Interesting. What makes you want to switch to the file system? I wrote one for a project[0] a while back (for MongoDB) and it didn't seem like the database introduced too much complexity. I didn't write the implementation from scratch, but the couple hundred lines of code were easy to reason about.
I found almost all message queues to be horribly complex to configure, debug and run. Even database queues require a lot of config, relative to using the file system.
I did actually write a file system based message queue in Rust and it instantly maxed out the disk at about 30,000 messages a second. It did about 7 million messages a second when run as a purely RAM message queue but that didn’t use file system at all.
It depends what you’re doing of course… running a bank on a file system queue wouldn’t make sense.
A fast message queue should be a tiny executable that you run and you’re in business in seconds, no faffing around with even a minute of config.
> I did actually write a file system based message queue in Rust and it instantly maxed out the disk at about 30,000 messages a second. It did about 7 million messages a second when run as a purely RAM message queue but that didn’t use file system at all.
Did you try an in-memory filesystem through tmpfs?
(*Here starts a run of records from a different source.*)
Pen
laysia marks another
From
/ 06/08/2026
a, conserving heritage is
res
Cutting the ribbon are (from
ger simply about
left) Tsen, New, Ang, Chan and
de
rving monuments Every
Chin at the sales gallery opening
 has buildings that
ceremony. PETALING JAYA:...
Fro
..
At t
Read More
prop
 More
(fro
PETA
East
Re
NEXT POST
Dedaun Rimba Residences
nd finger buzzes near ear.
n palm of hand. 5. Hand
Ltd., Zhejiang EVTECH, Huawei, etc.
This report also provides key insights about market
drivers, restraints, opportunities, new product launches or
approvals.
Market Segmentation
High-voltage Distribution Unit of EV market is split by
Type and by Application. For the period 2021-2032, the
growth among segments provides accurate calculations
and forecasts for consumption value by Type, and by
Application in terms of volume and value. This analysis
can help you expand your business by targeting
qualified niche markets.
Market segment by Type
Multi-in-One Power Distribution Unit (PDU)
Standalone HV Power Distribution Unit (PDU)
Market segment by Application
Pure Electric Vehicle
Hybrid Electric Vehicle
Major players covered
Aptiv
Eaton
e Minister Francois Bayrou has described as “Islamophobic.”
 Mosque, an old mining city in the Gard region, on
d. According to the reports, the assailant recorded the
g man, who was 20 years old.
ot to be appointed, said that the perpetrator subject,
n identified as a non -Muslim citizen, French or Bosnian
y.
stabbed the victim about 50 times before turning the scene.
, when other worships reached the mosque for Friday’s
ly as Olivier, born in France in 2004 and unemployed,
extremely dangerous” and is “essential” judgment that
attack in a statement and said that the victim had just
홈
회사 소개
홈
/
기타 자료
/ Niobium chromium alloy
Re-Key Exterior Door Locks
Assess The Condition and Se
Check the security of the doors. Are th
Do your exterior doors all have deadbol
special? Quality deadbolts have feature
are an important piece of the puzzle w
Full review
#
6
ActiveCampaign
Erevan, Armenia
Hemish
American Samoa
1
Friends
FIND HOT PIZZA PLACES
Database config should be two connection strings, 1 for the admin user that creates the tables and anther for the queue user. Everything else should be stored in the database itself. Each queue should be in its own set of tables. Large blobs may or may not be referenced to an external file.
Shouldn't a message send be worst case a CAS. It really seems like all the work around garbage collection would have some use for in-memory high speed queues.
Are you familiar with the LMAX Disruptor? Is is a Java based cross thread messaging library used for day trading applications.